Many are calling 2018 the “Year of the Women.” More women are running for office than ever before, we’re out in the streets (literally) advocating for causes we believe in, and just generally demanding our voices and opinions be heard. However, for the seemingly-ordinary women, there can be a sharp discourse between what we see on the news and read on social media about the skyrocketing successes of women and what we see in everyday life.
For those of us not running for office and not marching in the streets, how do we advocate for ourselves and the women around us on a day-to-day basis?
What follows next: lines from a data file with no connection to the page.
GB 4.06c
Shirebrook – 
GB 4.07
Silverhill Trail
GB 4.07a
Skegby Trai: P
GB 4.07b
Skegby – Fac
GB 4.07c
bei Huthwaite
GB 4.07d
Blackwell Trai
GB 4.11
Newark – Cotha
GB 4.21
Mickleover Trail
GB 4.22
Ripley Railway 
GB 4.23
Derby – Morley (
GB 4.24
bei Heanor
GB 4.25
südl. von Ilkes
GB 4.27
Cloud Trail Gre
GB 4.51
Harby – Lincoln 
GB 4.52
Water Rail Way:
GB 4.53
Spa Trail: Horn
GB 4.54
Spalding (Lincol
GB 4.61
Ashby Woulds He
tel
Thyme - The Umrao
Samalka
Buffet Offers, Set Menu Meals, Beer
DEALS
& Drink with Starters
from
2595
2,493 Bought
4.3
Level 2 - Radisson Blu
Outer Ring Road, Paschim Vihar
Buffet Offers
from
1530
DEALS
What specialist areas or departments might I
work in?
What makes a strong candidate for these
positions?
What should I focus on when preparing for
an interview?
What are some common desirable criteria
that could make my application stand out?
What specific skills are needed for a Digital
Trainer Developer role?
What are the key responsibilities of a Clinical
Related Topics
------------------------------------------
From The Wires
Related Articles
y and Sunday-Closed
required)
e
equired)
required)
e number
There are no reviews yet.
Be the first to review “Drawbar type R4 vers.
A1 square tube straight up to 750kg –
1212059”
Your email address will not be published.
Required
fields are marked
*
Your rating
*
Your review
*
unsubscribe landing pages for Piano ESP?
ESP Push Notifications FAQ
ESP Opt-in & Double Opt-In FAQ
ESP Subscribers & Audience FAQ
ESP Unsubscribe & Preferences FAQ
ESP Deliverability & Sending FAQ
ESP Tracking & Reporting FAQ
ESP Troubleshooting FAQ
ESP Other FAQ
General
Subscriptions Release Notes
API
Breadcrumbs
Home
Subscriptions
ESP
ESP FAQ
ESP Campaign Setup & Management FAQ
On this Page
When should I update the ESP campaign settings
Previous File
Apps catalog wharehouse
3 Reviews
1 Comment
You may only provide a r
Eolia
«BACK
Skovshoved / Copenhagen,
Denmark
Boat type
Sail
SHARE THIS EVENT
The idea of mentoring can sound somewhat cliché at times. However, mentoring doesn’t have to be difficult, cheesy, or time-consuming. Mentoring can look as simple as showing a new employee the ropes or offering guidance on a certain topic. We often envision mentors as being appointed and requiring blocks of scheduled time to offer serious, one-on-one advice. If you stop and think about it, those you may consider mentors in your life were probably just coworkers or superiors with whom you found commonalities and admired. We often become so consumed with checking off our own to-do list, we don’t stop and “help the next one in line,” even if it’s just in a small way.
Sometimes we forget there’s not a limited amount of success available. There’s plenty for everyone. While we’re busy climbing the ladder, let’s not neglect to create opportunities, whenever possible, for our female colleagues climbing their own ladder. We may not all be in a position to directly hire or promote the females in our office, but we can all amplify the ideas of our female colleagues and praise her good work to other coworkers and supervisors. If you’re in a managerial position, you can make sure to be privy to the goals of your female employees and create opportunities for her to show off her skills.
Lead by Example
There’s a reason our parents told us over and over again to “be a good example.” Each one of us contributes to the overall culture of the companies for which we work. Every time we bad-mouth another female colleague, underestimate her ability, or write off another female professional, we make it ok for those around us to do the same. If we all consciously uplift the other women in our workplace, it creates a more positive workplace culture for women.
We won’t all become CEOs, Chairperson of the Board, or Congressmen, but we’re all in a position to make a difference in the culture around us and promote other women while chasing our own dreams. We do this with self-awareness and persistence. After all, the biggest difference is often made in the small, day-day encounters that most don’t see.